In this study, we did not evaluate whether multiarterial phase imaging can improve the detection rate of hypervascular hepatocellular carcinomas and can be useful for the diagnosis of hypovascular hepatocellular carcinomas. Additionally, the role of the portal and equilibrium phases or T2-weighted sequences for the distinction of hypervascular hepatocellular carcinomas and pseudolesions was not profoundly evaluated. Our study was focused on determining the value of multiarterial phase contrast-enhanced dynamic MRI of the liver for differentiating hypervascular hepatocellular carcinomas and pseudolesions on the basis of their temporal hemodynamic changes. Although the addition of equilibrium phase imaging may contribute to improving the detection of hypovascular hepatocellular carcinomas [1618], further evaluation is necessary for the topics described.

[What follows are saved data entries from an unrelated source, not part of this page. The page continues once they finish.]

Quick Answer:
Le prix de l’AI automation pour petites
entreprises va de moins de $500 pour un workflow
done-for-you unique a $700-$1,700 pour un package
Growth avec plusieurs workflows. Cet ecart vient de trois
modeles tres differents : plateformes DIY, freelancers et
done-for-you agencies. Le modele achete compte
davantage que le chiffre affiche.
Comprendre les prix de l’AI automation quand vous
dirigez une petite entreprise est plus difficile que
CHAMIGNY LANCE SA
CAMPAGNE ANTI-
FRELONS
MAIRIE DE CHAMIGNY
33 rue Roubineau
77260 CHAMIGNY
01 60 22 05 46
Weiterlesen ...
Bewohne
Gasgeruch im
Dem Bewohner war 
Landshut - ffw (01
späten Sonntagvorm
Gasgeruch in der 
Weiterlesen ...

This study is limited by the fact that pseudolesions were determined on the basis of follow-up MRI findings, not by means of histologic confirmation. However, pathologic proof of small hypervascular pseudolesions presumably due to an arterioportal shunt would not be practical in the clinical setting. On the basis of the lesion or decreasing in size at follow-up, we believe that it is unlikely that hypervascular hepatocellular carcinomas were incorrectly categorized as pseudolesions, although the possibility of a slow-growing hepatocellular carcinoma cannot completely be excluded. Additionally, we used several exclusion criteria in this study, preventing adequate evaluation of MRI findings for a subset of hepatocellular carcinomas including slow-growing hepatocellular carcinomas. A future study of these lesions will be necessary.

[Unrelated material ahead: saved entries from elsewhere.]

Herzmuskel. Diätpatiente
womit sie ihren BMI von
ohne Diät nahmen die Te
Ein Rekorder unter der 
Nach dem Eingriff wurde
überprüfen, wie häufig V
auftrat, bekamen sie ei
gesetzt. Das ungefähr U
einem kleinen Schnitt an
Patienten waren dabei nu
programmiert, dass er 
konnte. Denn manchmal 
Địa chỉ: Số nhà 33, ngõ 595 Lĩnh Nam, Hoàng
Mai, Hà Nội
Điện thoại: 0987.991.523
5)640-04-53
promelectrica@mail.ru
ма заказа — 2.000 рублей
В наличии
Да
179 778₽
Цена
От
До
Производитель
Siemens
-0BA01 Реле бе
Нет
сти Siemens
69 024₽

In conclusion, multiarterial phase contrast-enhanced dynamic MRI of the whole liver has a potential to evaluate transitional hemodynamics of hepatic lesions during the six arterial phases because of excellent temporal resolution. Rapid central washout after the early enhancement of the lesion and coronal enhancement surrounding the lesion are highly specific and diagnostic findings that distinguish small hypervascular hepatocellular carcinomas and hypervascular pseudolesions if present. Hypervascular pseudolesions tend to show prolonged enhancement during the arterial phases compared with hypervascular hepatocellular carcinomas.